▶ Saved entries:
·····
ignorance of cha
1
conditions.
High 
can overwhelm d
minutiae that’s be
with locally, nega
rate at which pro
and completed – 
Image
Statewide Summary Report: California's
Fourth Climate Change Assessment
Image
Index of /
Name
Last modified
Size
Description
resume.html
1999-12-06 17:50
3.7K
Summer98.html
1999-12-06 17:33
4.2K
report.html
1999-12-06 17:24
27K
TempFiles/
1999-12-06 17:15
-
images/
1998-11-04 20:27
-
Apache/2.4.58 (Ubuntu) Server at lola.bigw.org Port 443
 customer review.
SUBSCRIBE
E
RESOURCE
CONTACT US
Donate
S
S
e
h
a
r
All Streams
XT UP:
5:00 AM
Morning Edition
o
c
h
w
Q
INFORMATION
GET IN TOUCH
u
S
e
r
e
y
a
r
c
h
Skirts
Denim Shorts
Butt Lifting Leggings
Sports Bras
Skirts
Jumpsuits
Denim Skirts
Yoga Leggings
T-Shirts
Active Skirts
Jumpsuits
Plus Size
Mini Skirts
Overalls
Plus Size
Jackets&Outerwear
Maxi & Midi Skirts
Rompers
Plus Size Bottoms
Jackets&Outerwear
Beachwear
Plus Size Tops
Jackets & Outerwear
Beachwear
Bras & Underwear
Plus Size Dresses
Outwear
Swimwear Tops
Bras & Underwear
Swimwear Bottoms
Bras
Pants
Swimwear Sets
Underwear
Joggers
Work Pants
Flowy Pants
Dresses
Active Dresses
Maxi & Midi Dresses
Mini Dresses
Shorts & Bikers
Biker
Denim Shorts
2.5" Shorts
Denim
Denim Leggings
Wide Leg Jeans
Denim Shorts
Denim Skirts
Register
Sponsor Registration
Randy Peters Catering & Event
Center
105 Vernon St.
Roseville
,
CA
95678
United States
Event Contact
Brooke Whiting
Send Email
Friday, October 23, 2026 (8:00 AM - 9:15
·····
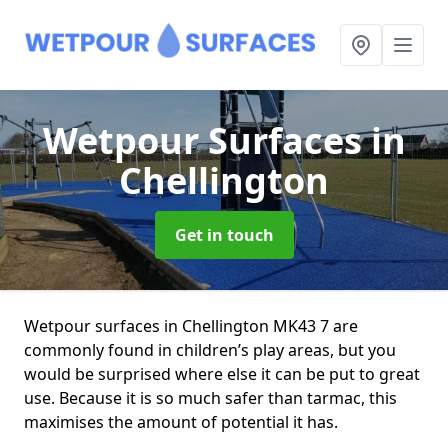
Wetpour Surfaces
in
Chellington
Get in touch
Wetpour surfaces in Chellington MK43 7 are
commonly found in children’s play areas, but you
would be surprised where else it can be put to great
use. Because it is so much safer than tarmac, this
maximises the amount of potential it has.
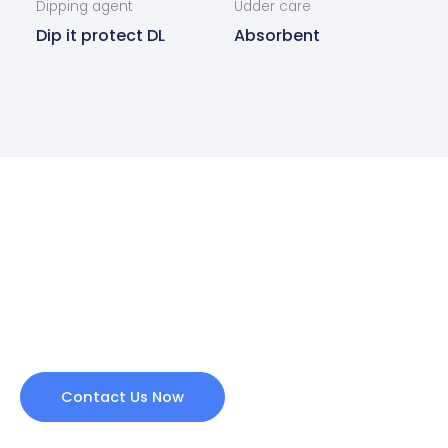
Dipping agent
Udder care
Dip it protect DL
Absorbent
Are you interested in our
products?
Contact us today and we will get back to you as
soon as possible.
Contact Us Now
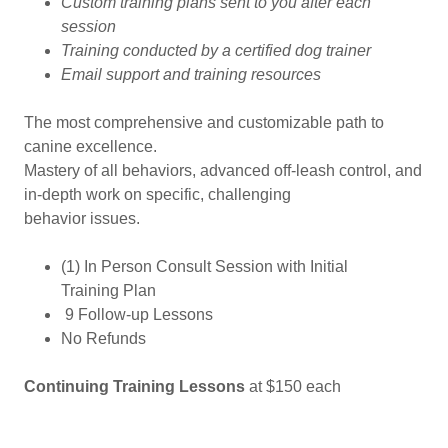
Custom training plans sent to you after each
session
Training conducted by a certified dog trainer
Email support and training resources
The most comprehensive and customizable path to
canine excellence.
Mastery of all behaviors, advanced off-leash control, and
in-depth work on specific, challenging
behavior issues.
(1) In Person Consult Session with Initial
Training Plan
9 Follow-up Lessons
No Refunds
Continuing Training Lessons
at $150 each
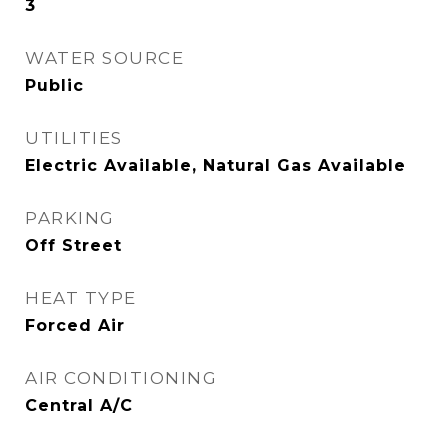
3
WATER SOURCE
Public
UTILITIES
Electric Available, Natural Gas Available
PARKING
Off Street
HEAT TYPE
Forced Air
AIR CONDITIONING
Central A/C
·····
▶ WHAT YOU HAVE TO DO: Return each line of the items that contains the string "Leggings". Case counts when matching.

▶ EXERCISE ANSWER:
Butt Lifting Leggings
Yoga Leggings
Denim Leggings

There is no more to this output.